The average price of a gallon of on-highway diesel dropped more than a dime for the week ending Monday, settling at $5.13 cents. While that's some measure of relief to motor carriers in line at the fuel island, that feeling is likely to be short-lived.
Tom Kloza, global head of energy analysis at Oil Price Information Service (OPIS), said there's "no end in sight to diesel price inflation", which will lead to more fuel surcharges, adding that petroleum futures Tuesday indicate an oncoming uphill climb at the pump.
"I would not be surprised to see $5-$6.50 per gallon of diesel prevail through second, third and fourth quarters," he said.
Bids on a gallon of Ultra Low Sulfur Diesel futures on Tuesday reached as high as $3.86. Futures and wholesale numbers tend to be passed on to retail within 48 hours, Kloza said, "and I can tell you that the noise is getting louder for diesel worries." That noise, Kloza added, includes fears of likely diesel fuel shortages in Europe – the result of Russian sanctions sapping millions of barrels of crude per day out of the market.
Kloza estimated that California – currently averaging $6.21 for a gallon of diesel – could reach $7 this year. "Countrywide [the] average looks like $5-plus under most circumstances, and in some states – the Pacific Northwest, Nevada, and others – it could be mid-$5 to $6. I know it's bad news but it's hard to be a motivational speaker with oil prices these days."
Diesel prices are currently about $2 more per gallon than this time last year and have picked up $1.03 since the end of last month.
High fuel prices have also had a deflationary effect on line-haul spot rates, which do not include a fuel surcharge, and surcharges themselves have been on the rise for weeks.
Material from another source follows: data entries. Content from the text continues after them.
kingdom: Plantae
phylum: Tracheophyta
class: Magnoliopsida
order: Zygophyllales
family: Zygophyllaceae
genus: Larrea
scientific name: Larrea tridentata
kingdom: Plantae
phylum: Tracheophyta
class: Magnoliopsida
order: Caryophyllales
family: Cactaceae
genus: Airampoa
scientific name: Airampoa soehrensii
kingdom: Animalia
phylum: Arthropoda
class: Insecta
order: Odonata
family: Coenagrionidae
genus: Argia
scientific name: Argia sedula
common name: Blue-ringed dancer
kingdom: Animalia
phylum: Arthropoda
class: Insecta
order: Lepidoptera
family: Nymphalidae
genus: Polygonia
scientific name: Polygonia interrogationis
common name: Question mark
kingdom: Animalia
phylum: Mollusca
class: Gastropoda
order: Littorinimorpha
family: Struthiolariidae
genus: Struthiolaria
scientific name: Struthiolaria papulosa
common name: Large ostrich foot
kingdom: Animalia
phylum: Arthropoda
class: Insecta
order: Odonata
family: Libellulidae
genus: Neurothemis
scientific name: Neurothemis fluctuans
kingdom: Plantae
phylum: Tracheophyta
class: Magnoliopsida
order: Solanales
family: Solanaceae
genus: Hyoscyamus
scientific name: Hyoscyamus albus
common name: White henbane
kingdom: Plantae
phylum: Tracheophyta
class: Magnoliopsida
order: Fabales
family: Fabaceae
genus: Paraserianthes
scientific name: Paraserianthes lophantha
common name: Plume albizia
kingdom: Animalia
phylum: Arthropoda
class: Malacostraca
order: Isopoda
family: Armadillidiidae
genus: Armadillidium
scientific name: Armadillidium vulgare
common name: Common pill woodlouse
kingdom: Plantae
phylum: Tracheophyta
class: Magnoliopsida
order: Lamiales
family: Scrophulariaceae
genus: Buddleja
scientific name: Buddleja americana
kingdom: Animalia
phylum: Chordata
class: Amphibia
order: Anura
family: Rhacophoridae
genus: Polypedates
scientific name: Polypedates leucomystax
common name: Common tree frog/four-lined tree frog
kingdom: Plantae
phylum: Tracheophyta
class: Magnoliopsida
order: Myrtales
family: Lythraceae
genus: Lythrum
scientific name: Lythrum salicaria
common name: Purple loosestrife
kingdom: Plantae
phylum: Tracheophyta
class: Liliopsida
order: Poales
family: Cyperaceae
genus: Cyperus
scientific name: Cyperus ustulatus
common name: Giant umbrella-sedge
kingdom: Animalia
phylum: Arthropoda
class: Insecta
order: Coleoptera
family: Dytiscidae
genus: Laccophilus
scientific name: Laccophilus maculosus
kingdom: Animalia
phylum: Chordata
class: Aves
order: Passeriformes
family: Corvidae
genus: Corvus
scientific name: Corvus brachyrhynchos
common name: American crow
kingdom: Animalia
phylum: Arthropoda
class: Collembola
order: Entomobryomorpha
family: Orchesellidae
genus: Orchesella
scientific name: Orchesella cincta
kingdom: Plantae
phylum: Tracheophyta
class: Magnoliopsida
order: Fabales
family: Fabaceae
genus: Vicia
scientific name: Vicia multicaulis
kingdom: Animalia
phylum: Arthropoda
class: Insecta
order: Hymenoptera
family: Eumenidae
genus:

Many brokers will hold the line-haul base rate down and pay the surcharge to the carrier in order to remain competitive with regard to pricing to the shipper, but that's an unsustainable practice long term.
Van freight posted to DAT last week averaged $3 per mile, down 12 cents from the week before. Reefer averaged $3.32 a mile, down 13 cents from the previous week. The flatbed rate was $3.25 a mile, down 4 cents from the previous week.
DAT's broker-to-carrier spot rates included a fuel surcharge that averaged 58 cents per mile for van freight last week – a sharp spike over the 45 cents per mile at the start of the month. Higher surcharge amounts should produce a corresponding increase in spot rates, yet pricing declined for all three equipment types. Removing the fuel surcharge, the average van rate was $2.42 per mile, down almost 9 cents week-over-week; the reefer rate was $2.75, down 10 cents; and the flatbed rate fell a penny to $2.67.
Amid spot pricing volatility, more loads are shifting to the contract freight market. Shippers are paying up to secure capacity but higher fuel costs are prompting carriers to accept more tendered loads.